La désormais très célèbre série américaine House of cards a fait des adeptes… au gouvernement ! Les petits calculs politiciens sont souvent discrets, mais une fois le tour joué, révèlent tout le cynisme dʼune caste politique habituée au pouvoir. Ce genre de scénario ne se joue hélas pas que dans les séries. Le remaniement, de ce point de vue, a été un exercice de style. Le Peuple breton a entendu quelques bruits de couloir (non exhaustifs)…
Quand on déplace un pion, cʼest lʼensemble du jeu qui vacille et il faut être éminemment stratège pour conserver le pouvoir. François Hollande, qui grenouille dans les sphères dominantes depuis la première élection de Mitterrand, semble un as de la pratique quʼil a dʼailleurs appliquée lors du dernier remaniement ministériel. Il fallait dʼabord virer ceux qui posent problème (Taubira a démissionné) ou ceux qui, comme Marylise Lebranchu, peuvent être remplacés à peu de frais puisquʼils peuvent reprendre leur poste de député (pauvre Gwenegan Bui, son suppléant !)
En appelant auprès de lui Nicolas Hulot, le président de la République entendait supprimer un concurrent de la course à la présidentielle. Le médiatique écologiste a décliné sa proposition. Il lui fallait malgré tout des écologistes, mais lesquels ? On aurait pu penser que François de Rugy, député de Loire-Atlantique, après avoir soutenu ardemment le gouvernement dans la presse, allait être récompensé. Mais cʼest mal comprendre les rapports de force que de croire quʼon obtient gain de cause en pliant genou sans quʼon vous le demande ! Barbara Pompili a été plus maligne.
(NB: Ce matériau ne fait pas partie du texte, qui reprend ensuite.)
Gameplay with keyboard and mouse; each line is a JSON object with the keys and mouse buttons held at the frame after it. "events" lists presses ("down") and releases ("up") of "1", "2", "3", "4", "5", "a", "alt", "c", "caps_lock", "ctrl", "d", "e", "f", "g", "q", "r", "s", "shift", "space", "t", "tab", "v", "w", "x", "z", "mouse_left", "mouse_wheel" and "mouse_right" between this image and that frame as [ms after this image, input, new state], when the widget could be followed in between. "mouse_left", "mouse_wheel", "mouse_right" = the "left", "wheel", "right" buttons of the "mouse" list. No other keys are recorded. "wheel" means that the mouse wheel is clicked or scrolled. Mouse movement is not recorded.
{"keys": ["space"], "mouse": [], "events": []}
Comme son collègue – accessoirement mari dʼEmmanuelle Cosse –, Denis Baupin, elle a voté pour le projet de loi constitutionnelle dit de « protection de la nation » (comprenant état dʼurgence et déchéance de nationalité). Pourtant, elle a bien voté contre lʼarticle 2 sur la déchéance de nationalité. Voter contre un tel article et voter pour le texte global relève de la schizophrénie, non ? À moins quʼà la clef soit promis une carotte…
Or, cette carotte ministérielle était convoitée par beaucoup dʼautres personnes. On dit par exemple dans les couloirs de la ville de Rennes que le résultat du remaniement a rendu furieuse Nathalie Appéré, maire et députée. Cette dernière est en effet présidente de lʼAgence nationale de lʼHabitat (ANAH) depuis juin 2015 et convoitait le Ministère du logement, abandonné à Emmanuelle Cosse en échange dʼune trahison de sa famille politique à un an des présidentielles. On comprend dʼautant mieux le vote positif sur lʼétat dʼurgence de Marie-Anne Chapdelaine, députée connue à Rennes pour être une militante de terrain et aux convictions de gauche affirmée. Surtout ne pas faire de vague…
La politique, soit on la pratique avec des convictions, soit on la pratique à coup dʼarrangements, mais dans le dernier cas, il ne faut pas sʼattendre à changer le monde. Jean-Marc Ayrault, ex-Premier Ministre, a abandonné cette idée depuis longtemps visiblement. On se souvient quʼil avait été prompt à dénoncer le gouvernement et la déchéance de nationalité (voir ici). Un peu trop hâtif sans doute puisquʼaprès réflexion, lui aussi a voté pour. On comprend mieux au regard de son retour au gouvernement !
Quant à Jean-Vincent Placé, bien que parfaitement inutile politiquement car sans appui populaire, son débauchage était essentiel pour casser le groupe écolo du Sénat. Et cela nʼa pas manqué : si dʼici mars, les sénateurs écologistes ne trouvent pas un remplaçant, la suite au Sénat se ferait sans moyen pour eux, privés dʼun des leurs et donc en-deça de la limite pour former un groupe ! Une raison de plus dʼavoir la haine pour les adhérents à mille lieux de ces manigances.
En tout, selon une source, « une bonne cinquantaine de coups de téléphone » auraient été passés par François Hollande et Manuel Valls pour sʼassurer des votes lors du débat à lʼAssemblée. Décidemment, la politique autrement, ce nʼest certainement pas pour maintenant… Tant que lʼon achetera les députés avec des maroquins comme on achèterait des enfants naïfs avec des sucreries, on ne pourra guère plus réhabiliter la politique.